> _Aim of the task_: Write out again only the lines running from the one that contains "Båttransport" to the end of the records below, including both the first and the last.

> _Transcribed page contents_:
--*--

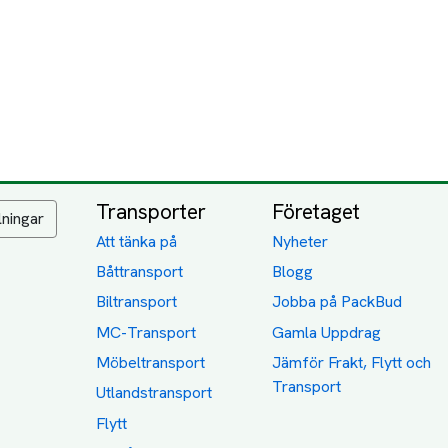
Transporter
Företaget
lningar
Att tänka på
Nyheter
Båttransport
Blogg
Biltransport
Jobba på PackBud
MC-Transport
Gamla Uppdrag
Möbeltransport
Jämför Frakt, Flytt och
Transport
Utlandstransport
Flytt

--*--

> _Response for this exercise_:
Båttransport
Blogg
Biltransport
Jobba på PackBud
MC-Transport
Gamla Uppdrag
Möbeltransport
Jämför Frakt, Flytt och
Transport
Utlandstransport
Flytt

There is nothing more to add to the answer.